The traditional Māori system of environmental guardianship is Kaitiakitanga.
Kaitiakitanga reflects the notion that people are the ‘offspring’ of nature. We are responsible to our ancestors and descendants to protect the natural environment which is our ‘kin’.

Kaitiakitanga

A kaitiaki is a guardian and kaitiakitanga means guardianship, protection or preservation. It is a way of managing the environment, based on the traditional Māori world-view.

Kaitiakitanga encompasses many concepts and practices of environmental sustainability such as putting restrictions (rāhui) on the unsustainable exploitation of resources such as birds or seafood.

By implementing kaitiakitanga Māori protect the natural environment for their decendants which also allows Māori to feel they are meeting the expectations and hopes of their ancestors.

Māori world-view

Māori traditionally believe there is a deep kinship between humans and the natural world. People are not superior to the natural order; they are part of it.

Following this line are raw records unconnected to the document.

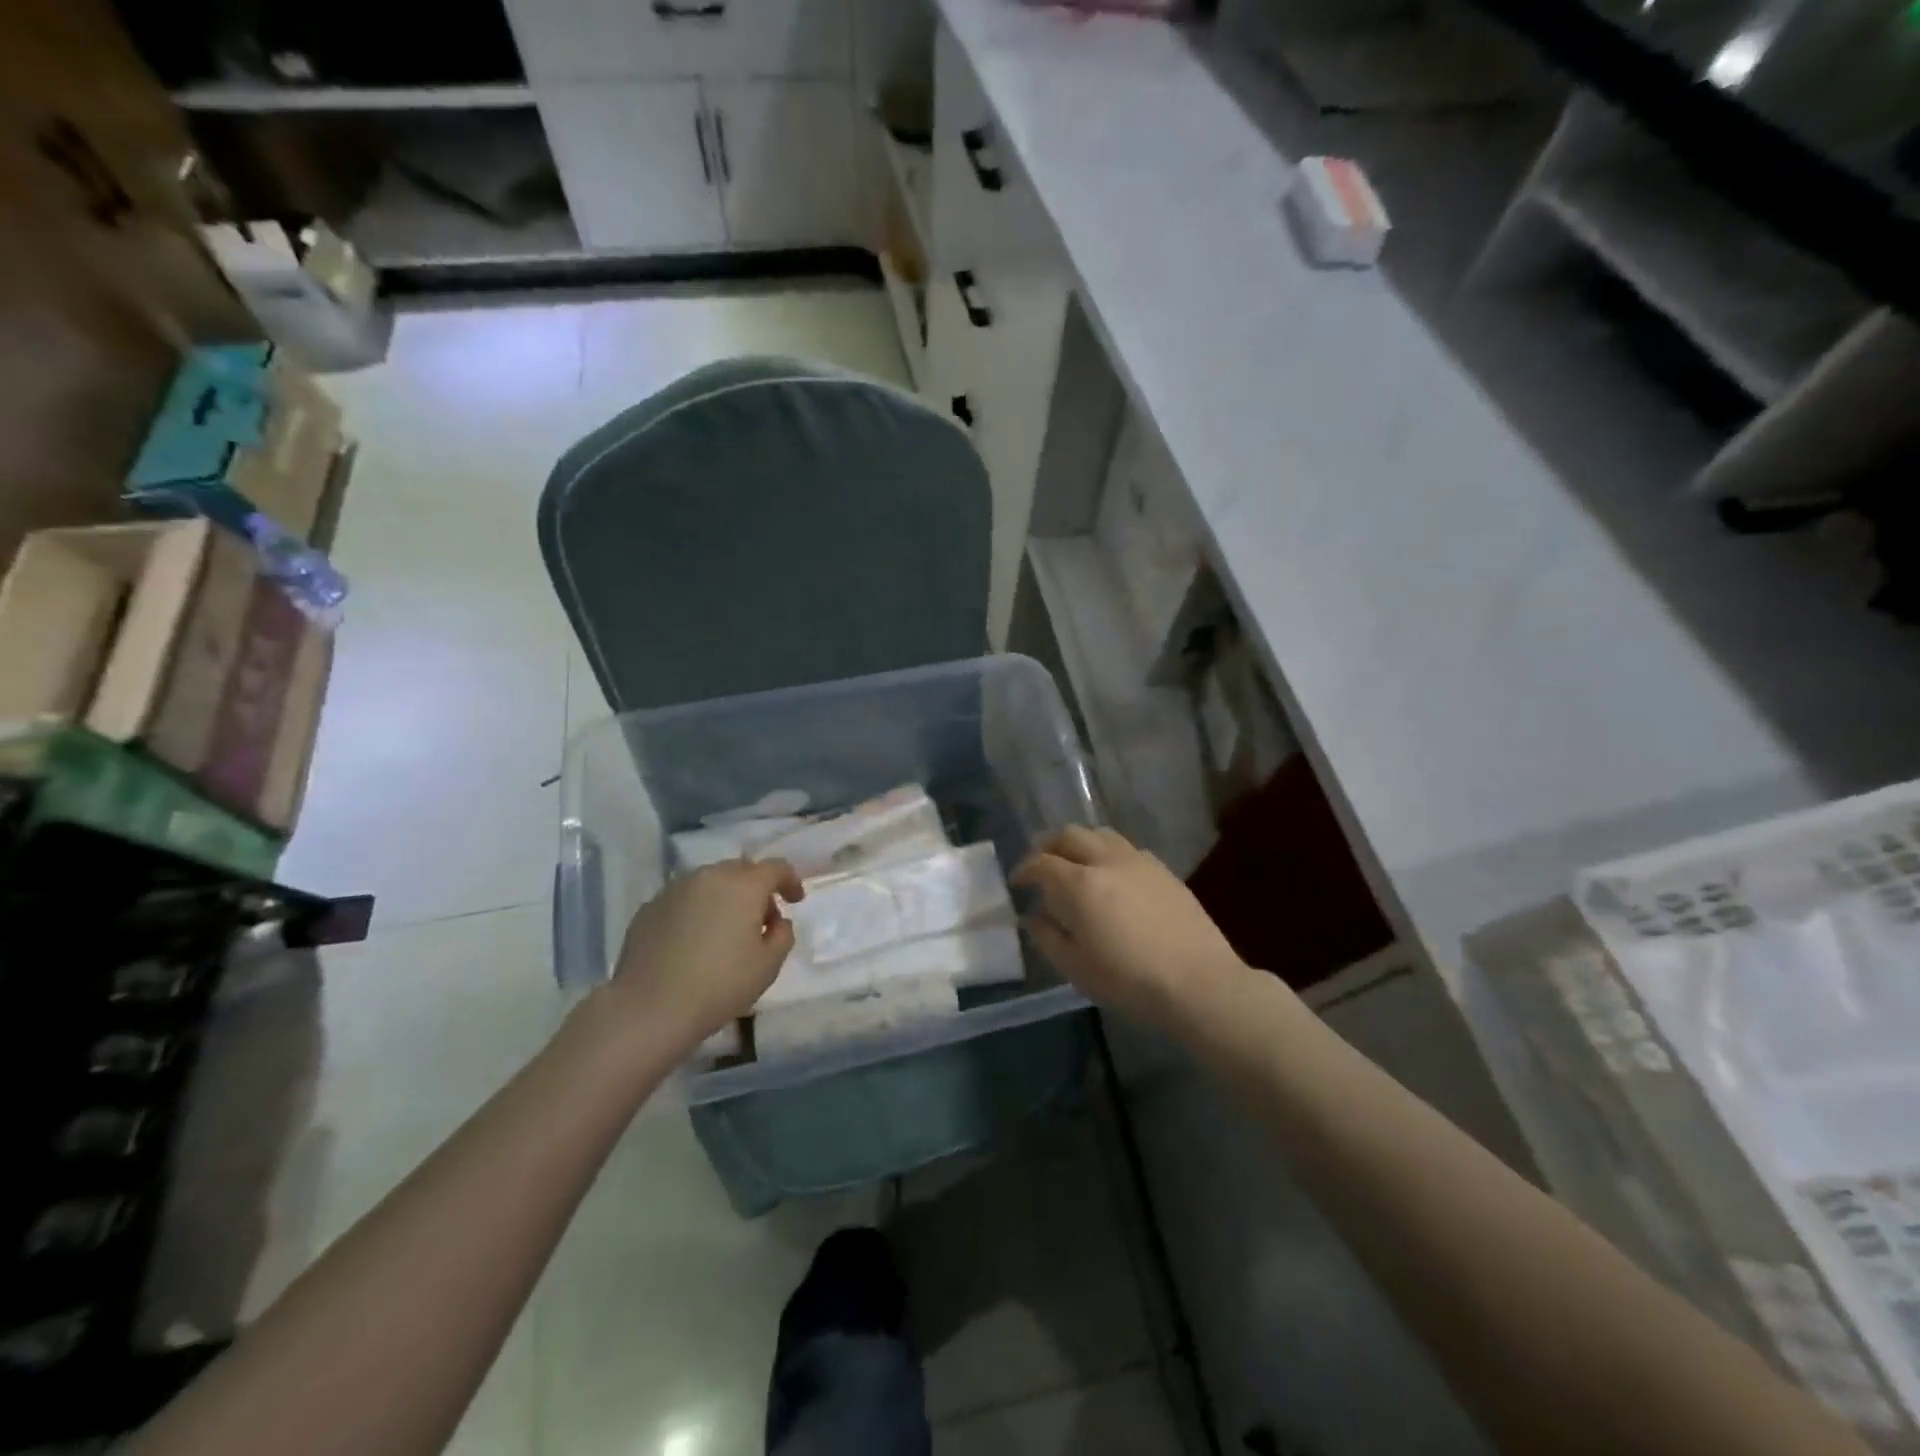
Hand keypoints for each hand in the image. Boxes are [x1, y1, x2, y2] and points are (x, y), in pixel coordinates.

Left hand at [602, 859, 803, 1051]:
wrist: (649, 1008)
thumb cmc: (719, 985)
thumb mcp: (768, 966)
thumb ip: (782, 935)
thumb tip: (776, 921)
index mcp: (743, 886)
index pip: (775, 868)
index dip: (790, 880)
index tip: (796, 900)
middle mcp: (709, 876)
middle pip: (741, 871)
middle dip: (756, 889)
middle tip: (761, 920)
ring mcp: (675, 889)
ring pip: (710, 883)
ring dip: (725, 898)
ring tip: (725, 931)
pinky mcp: (650, 907)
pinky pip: (684, 900)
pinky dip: (697, 911)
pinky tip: (693, 941)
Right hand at [1013, 826, 1246, 1029]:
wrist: (1199, 983)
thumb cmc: (1130, 982)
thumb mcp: (1077, 968)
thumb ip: (1048, 937)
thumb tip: (1034, 916)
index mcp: (1080, 884)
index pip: (1042, 862)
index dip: (1024, 869)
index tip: (1018, 883)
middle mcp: (1106, 861)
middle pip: (1069, 835)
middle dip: (1049, 846)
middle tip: (1042, 867)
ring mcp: (1138, 861)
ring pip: (1099, 834)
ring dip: (1080, 843)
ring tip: (1075, 865)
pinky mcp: (1163, 869)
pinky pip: (1126, 848)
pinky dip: (1108, 853)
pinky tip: (1112, 876)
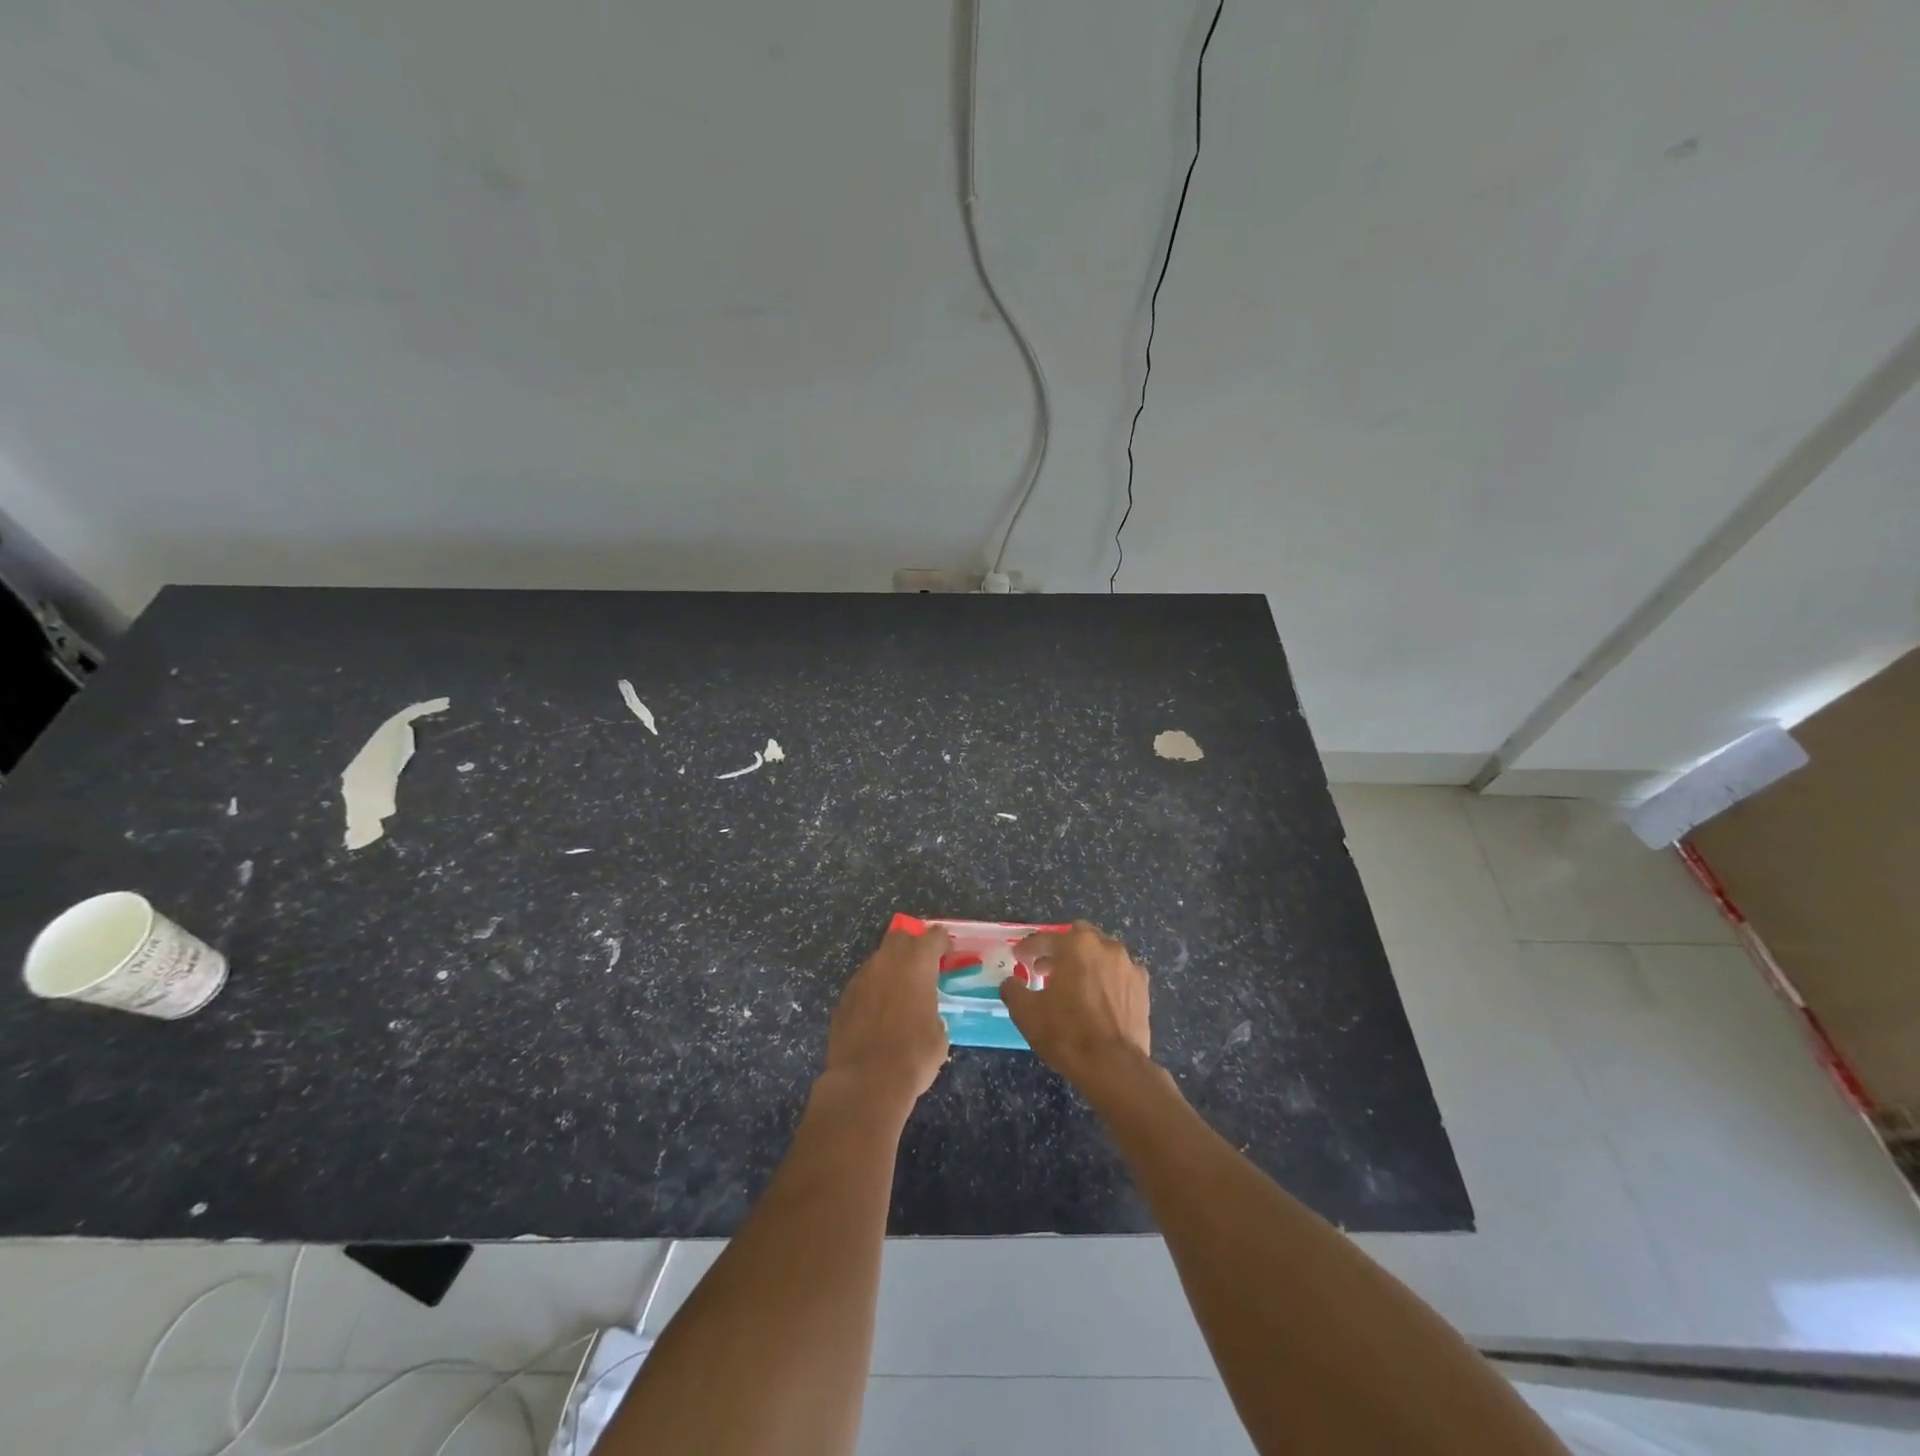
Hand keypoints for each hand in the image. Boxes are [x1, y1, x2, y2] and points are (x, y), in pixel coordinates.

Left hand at [824, 924, 952, 1109]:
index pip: (933, 936)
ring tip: (898, 997)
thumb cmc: (913, 1055)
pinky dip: (873, 992)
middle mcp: (886, 962)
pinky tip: (877, 1016)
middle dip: (912, 947)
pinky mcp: (843, 998)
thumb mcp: (939, 1034)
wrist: (866, 1081)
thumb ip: (932, 1010)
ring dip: (890, 970)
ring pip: (878, 961)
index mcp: (916, 963)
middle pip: (900, 938)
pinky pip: (863, 985)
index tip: (947, 957)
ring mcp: (861, 978)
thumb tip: (924, 1013)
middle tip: (921, 969)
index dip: (943, 943)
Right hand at [1001, 921, 1151, 1086]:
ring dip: (1086, 962)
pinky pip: (1120, 973)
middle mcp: (1105, 946)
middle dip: (1061, 948)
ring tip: (1074, 984)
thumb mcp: (1026, 1013)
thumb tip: (1011, 982)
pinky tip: (1100, 998)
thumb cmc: (1066, 1033)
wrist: (1114, 1066)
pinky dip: (1108, 978)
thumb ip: (1014, 990)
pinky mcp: (1143, 986)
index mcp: (1075, 945)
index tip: (1018, 957)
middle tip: (1047, 968)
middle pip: (1079, 937)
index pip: (1045, 939)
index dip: (1028, 948)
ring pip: (1102, 953)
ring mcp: (1128, 965)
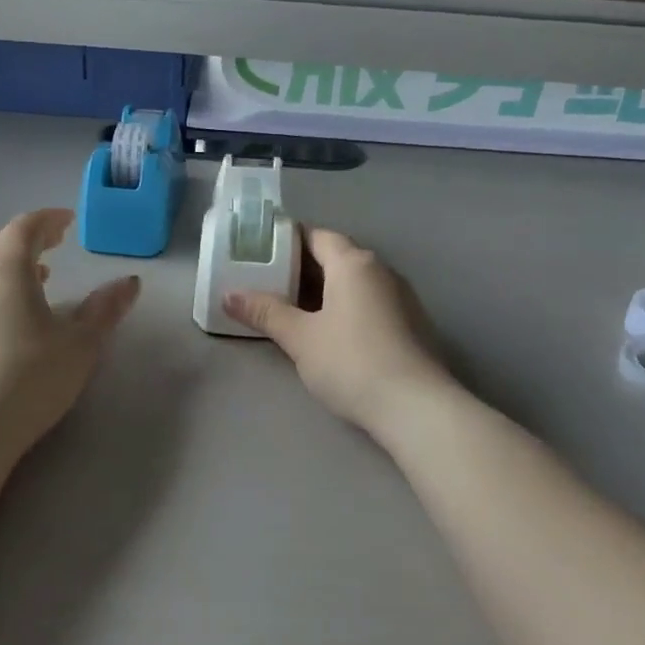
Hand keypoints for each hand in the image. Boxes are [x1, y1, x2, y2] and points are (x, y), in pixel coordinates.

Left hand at [0, 209, 140, 460]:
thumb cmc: (31, 378)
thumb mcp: (81, 344)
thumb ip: (105, 308)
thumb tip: (130, 281)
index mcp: (6, 271)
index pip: (24, 228)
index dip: (47, 219)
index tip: (68, 222)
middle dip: (23, 240)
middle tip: (50, 247)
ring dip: (2, 270)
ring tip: (31, 286)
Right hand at [225, 227, 453, 433]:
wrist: (415, 408)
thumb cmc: (351, 362)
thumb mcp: (300, 338)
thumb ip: (265, 312)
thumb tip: (228, 295)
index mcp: (354, 263)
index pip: (317, 236)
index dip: (287, 242)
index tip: (260, 255)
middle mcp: (381, 270)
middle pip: (336, 257)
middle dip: (303, 268)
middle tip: (268, 284)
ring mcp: (401, 297)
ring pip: (354, 282)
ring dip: (325, 290)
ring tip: (293, 310)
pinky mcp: (411, 324)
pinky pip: (370, 302)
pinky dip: (346, 308)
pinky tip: (329, 333)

All life is connected and to understand the world, one must understand the connections and relationships within it.

Kaitiakitanga is a vehicle for rediscovering and applying these ideas.

Kaitiakitanga invites people to form and maintain relationships with the environment in which they live.

Guardians

A kaitiaki is a person or group that is recognised as a guardian by the tangata whenua (tribal group with authority in a particular area) and is the person responsible for looking after something – a lake or a forest, for example.

Kaitiakitanga also applies to valued items like family heirlooms such as korowai (cloaks), mere pounamu (greenstone clubs) and books about whakapapa (genealogy).

Kaitiakitanga today

Today, new generations are rediscovering and exploring kaitiakitanga. Iwi and hapū (tribal groups) are working to respond to environmental problems, and to renew their own knowledge, culture and experience.

Māori communities are reconstructing and expressing traditional knowledge in their tribal areas. They are thereby restoring both environmental areas and the tribal knowledge of those places in contemporary ways. Kaitiakitanga theory and practice responds to a number of current issues and challenges and allows Māori to feel they are meeting the expectations and hopes of their ancestors which is of particular importance in Māori culture.

The practice of Kaitiakitanga allows Māori and non-Māori alike to reflect on the notion of kinship with nature, and how this idea might be important in an environmentally threatened world.

The native Kauri is one of the largest species of tree in the world. Kauri trees can live for over 2,000 years. Māori consider the Kauri to be the kings of Aotearoa/New Zealand’s forest. European settlers prized the straight-grained wood as spars for sailing ships and became popular in construction. With logging, large areas of native forest soon dwindled. Today, kaitiaki are carefully protecting the patches that remain, and restoring the forest.